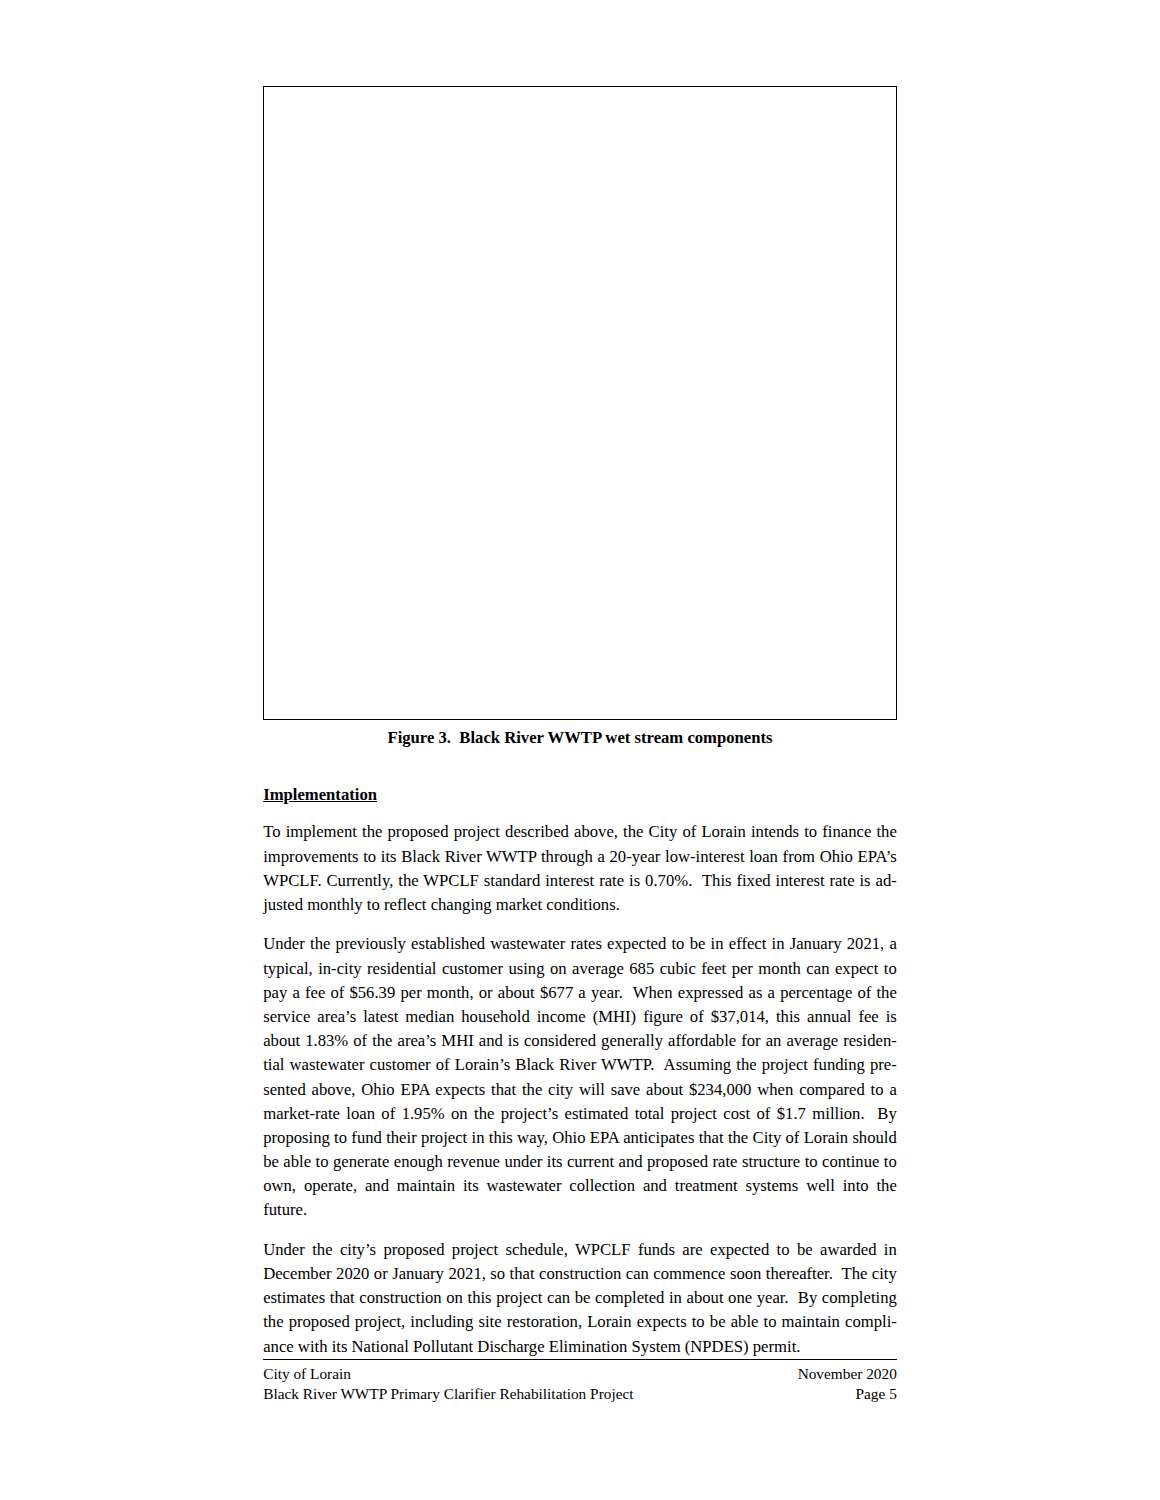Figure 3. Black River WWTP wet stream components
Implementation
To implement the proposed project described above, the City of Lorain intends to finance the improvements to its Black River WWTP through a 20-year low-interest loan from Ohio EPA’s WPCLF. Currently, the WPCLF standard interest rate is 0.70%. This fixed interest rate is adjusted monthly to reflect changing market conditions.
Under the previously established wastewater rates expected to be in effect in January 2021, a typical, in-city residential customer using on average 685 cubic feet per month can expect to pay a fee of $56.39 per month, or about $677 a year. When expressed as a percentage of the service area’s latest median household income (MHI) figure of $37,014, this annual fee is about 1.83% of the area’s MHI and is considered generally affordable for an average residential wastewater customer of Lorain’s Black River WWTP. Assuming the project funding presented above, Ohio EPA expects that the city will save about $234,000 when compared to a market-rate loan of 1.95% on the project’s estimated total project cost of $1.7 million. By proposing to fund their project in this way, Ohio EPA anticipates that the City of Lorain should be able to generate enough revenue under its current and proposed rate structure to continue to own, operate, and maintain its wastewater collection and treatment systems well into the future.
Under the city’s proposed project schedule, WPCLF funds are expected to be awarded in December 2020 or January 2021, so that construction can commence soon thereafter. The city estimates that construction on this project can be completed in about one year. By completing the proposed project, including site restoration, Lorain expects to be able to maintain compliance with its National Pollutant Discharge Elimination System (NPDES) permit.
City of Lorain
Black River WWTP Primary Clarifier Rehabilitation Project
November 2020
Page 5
* * *
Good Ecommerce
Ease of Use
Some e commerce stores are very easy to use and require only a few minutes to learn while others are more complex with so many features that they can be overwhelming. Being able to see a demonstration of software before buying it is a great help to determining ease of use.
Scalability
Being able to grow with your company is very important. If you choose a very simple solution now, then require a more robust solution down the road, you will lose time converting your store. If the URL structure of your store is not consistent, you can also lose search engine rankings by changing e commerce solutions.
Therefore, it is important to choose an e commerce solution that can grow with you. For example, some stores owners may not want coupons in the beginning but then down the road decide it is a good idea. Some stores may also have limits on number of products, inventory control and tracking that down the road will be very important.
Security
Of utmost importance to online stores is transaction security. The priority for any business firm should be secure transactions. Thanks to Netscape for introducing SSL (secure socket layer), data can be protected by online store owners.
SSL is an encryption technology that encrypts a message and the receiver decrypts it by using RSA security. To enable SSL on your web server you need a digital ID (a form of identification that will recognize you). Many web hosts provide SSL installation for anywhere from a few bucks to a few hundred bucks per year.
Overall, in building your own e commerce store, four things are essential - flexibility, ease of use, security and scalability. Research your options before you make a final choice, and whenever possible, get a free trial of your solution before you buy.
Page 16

> **Aim of the task**: Look over the records above and copy each line that includes the string "important".

> **Output of the exercise**:
Being able to grow with your company is very important. If you choose a very simple solution now, then require a more robust solution down the road, you will lose time converting your store. If the URL structure of your store is not consistent, you can also lose search engine rankings by changing e commerce solutions.
Therefore, it is important to choose an e commerce solution that can grow with you. For example, some stores owners may not want coupons in the beginning but then down the road decide it is a good idea. Some stores may also have limits on number of products, inventory control and tracking that down the road will be very important.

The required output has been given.